Geschichte von Marihuana, Kapitel 2: Holland

  • Wie wir euch im letzten Kapitel unserer Marihuana-Geschichte erklärt haben, wurden die ersten Hybriden in Kalifornien geboren.
  • Ihr eigentlicher Aufstieg und ihre Verbreitung in der ganzen Welt aber erfolgten von Holland aus, wo die ersten Samenbanken, wie man sie heute kennt, entstanden.
  • Um dies nachvollziehen zu können, müsst ihr zuerst wissen, wie die Dinge damals in den Niederlanden standen und warum das Land zur Wiege der Cannabis-Industrie wuchs.
  • In diesem Kapitel enthüllen wir euch die Geheimnisse dieser faszinierenden Zeit. Begleitet uns auf die Reise ins Europa der 80er!

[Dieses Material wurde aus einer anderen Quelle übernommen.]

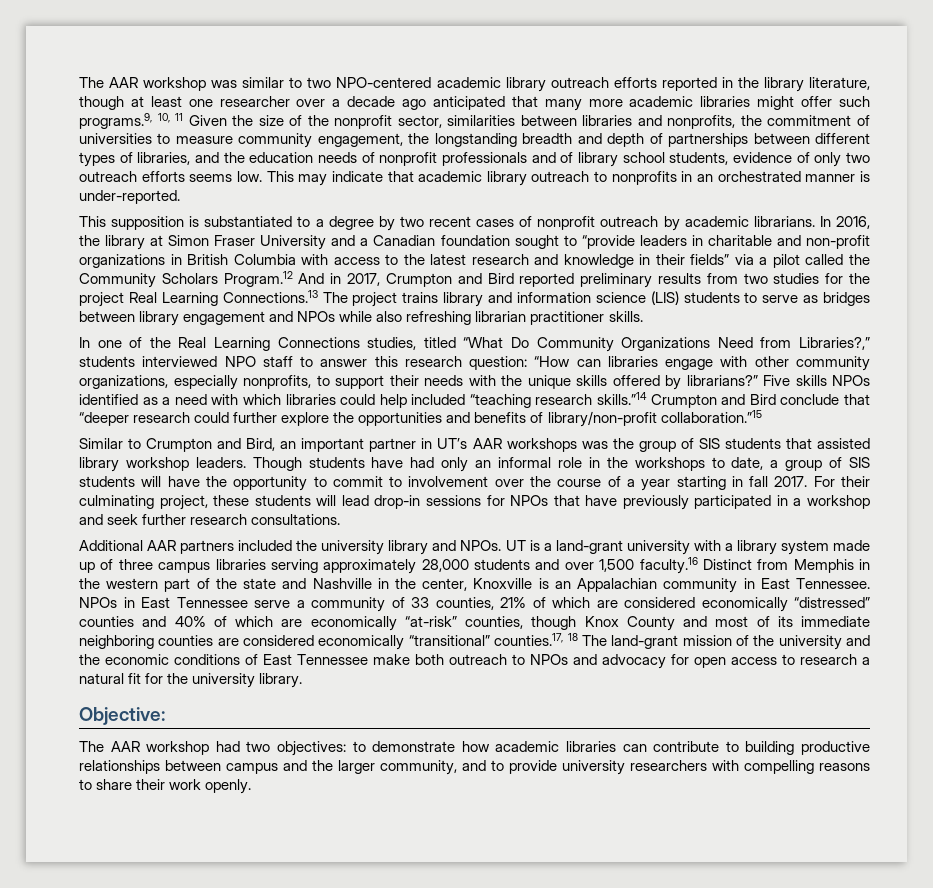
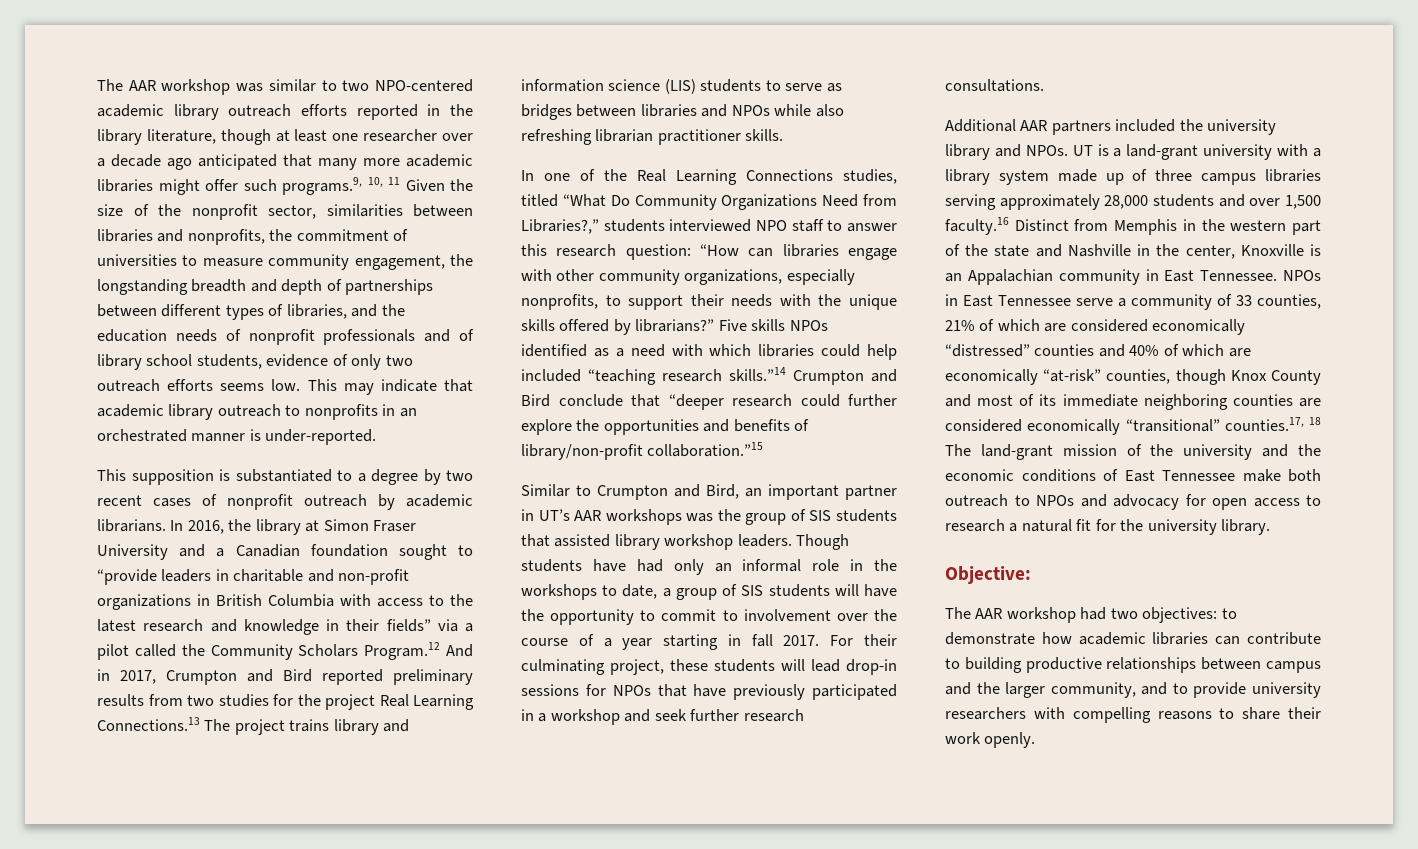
[139,311,266,326] library engagement -> [640,104,697,117] libraries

Das Licht der Welt erblickten die Hybriden zwar in den USA, ihr Aufstieg und ihre internationale Vermarktung aber erfolgten ohne jeden Zweifel in den Niederlanden. Holland hat den Beginn der Cannabis-Industrie, so wie wir sie heute kennen, miterlebt; genau dort wurden in den 80ern und 90ern Hybriden wie Big Bud, Skunk und Haze (weiter)entwickelt, die den Grundstein für die Züchtung zahlreicher Sorten wie z. B. Jack Herer, Critical + oder Original Amnesia legten.

Holland, das gelobte Land

Wenn ihr verstehen wollt, warum die Breeder dieser Zeit so große Fortschritte in der Entwicklung und Stabilisierung von Cannabis-Hybriden erzielen konnten, müsst ihr zunächst den ungewöhnlichen Rechtsrahmen berücksichtigen, der damals in den Niederlanden herrschte. Als die amerikanischen Truppen sich um 1970 aus Vietnam zurückzogen, machten sich die chinesischen Heroinhändler auf die Suche nach neuen Märkten. Amsterdam, bekannt für seinen Liberalismus und sein Chinatown-Viertel, war der perfekte Ort dafür. So trafen die ersten chinesischen Einwanderer mit drogenbeladenen Koffern ein und verwandelten Zeedijk in eine Heroin-Hochburg.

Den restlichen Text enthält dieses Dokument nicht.